Rates Spark: Nice To Have

Summary
- Biden's infrastructure plan came and went without major surprises.
- We argue that the steady drumbeat of strong economic data is the more important factor in dictating the pace of higher USD rates in the near term.
- An additional fiscal package is merely nice to have. The rest of the week should confirm this.
By Padhraic Garvey, CFA, Benjamin Schroeder, Antoine Bouvet
Nice to have: infrastructure package
Biden's infrastructure announcement came and went. The headline investment figure was in line with press reports: $2.25tn will be peppered over transport, energy, high speed broadband, manufacturing subsidies etc. The funding part of this plan was equally well telegraphed, with an increase in corporate taxation being the main provision. Given the lack of major surprise, market reaction was understandably sanguine both in US Treasuries, and in risk assets. Comments into and around the announcement suggested that a passage through Congress, aimed for by July according to Democrats, along partisan line is a more likely outcome.
It is important to note that this, and the next, fiscal package will play out on a much different timescale than the previous ones centred on sending cheques to households to avert the worst of the near-term pandemic economic impact. First, approving them should prove a much more acrimonious process without pandemic-related urgency. Secondly, infrastructure spending is notoriously slow to implement. Both factors make it difficult for markets to price their impact accurately, especially since some of the benefits should accrue by the time the Fed's tightening will be firmly in sight.
More important: economic recovery
Helpfully, the US growth story is pushing rates in the same direction anyway. As much as the growth potential of the fiscal packages unveiled, and yet to be unveiled, could be significant, we are of the view that rates markets don't need further encouragement from the official sector to sell off. The bigger story in the near term is the strong economic momentum created by the post-Covid recovery, and previous rounds of fiscal stimulus.

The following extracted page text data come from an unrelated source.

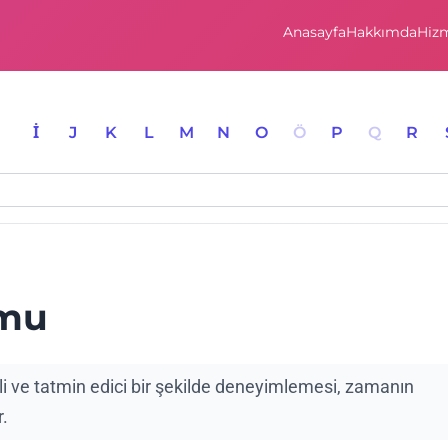
Anasayfa
Hakkımda
Hizm
I
İ
J
K
L
M
N
O
Ö
P
Q
R
umu
i ve tatmin edici bir şekilde deneyimlemesi, zamanın
.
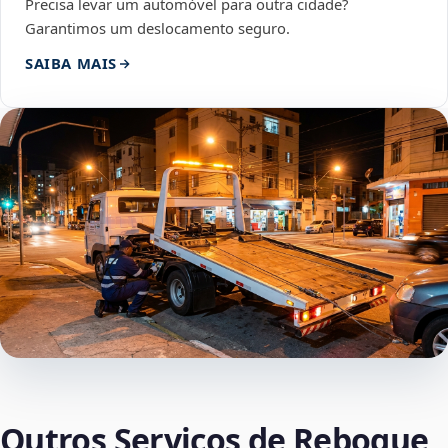
Precisa levar um automóvel para outra cidade?
Garantimos um deslocamento seguro.
SAIBA MAIS
Outros Serviços de Reboque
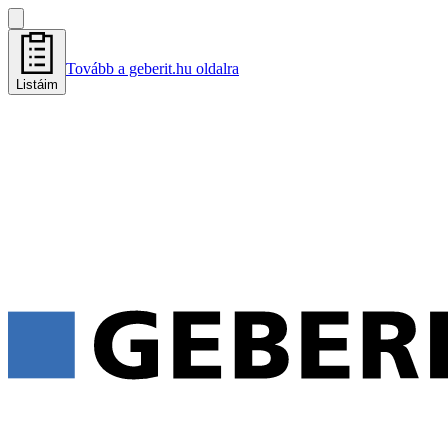
Tovább a geberit.hu oldalra
Listáim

Today's manufacturing ISM, and tomorrow's job report, should act as reminders of that fact. The former especially could confirm that a sector of the economy that has had a good pandemic, is going from strength to strength. Downside risk in this release could come from FX, with the Dollar index rising over 3.5% in March.
Taking a step back, our economics team forecasts CPI inflation averaging 2.9% in 2021 and in 2022. This is more than just a temporary spike, and this is well above the Fed's stated tolerance for higher than target inflation. Besides the impact on monetary policy, already anticipated in part by the OIS curve, these inflation levels would make sub-2% valuations for 10Y US Treasuries hard to sustain.
Today's events and market view
Eurozone manufacturing PMIs today are mostly second readings except for Spain and Italy. It might be too early for the fresh Covid-related restrictions to show up in survey-based indicators, but we would expect the service sector to be most strongly affected anyway. There are reasons to be cautious about the near-term outlook in Europe, notably after Italy and France announced fresh restrictions lasting at least a month, but we think EUR rates wouldn't resist the temptation to rise alongside their USD peers.
Jobless claims and ISM Manufacturing make up today's US economic slate. A strong dollar poses a potential downside risk for the latter, but yesterday's Chicago PMI suggests the sector remains in rude health. We think this is sufficient for the USD rates sell-off to resume. This is particularly true as purported quarter-end rebalancing-related support should fade for bonds.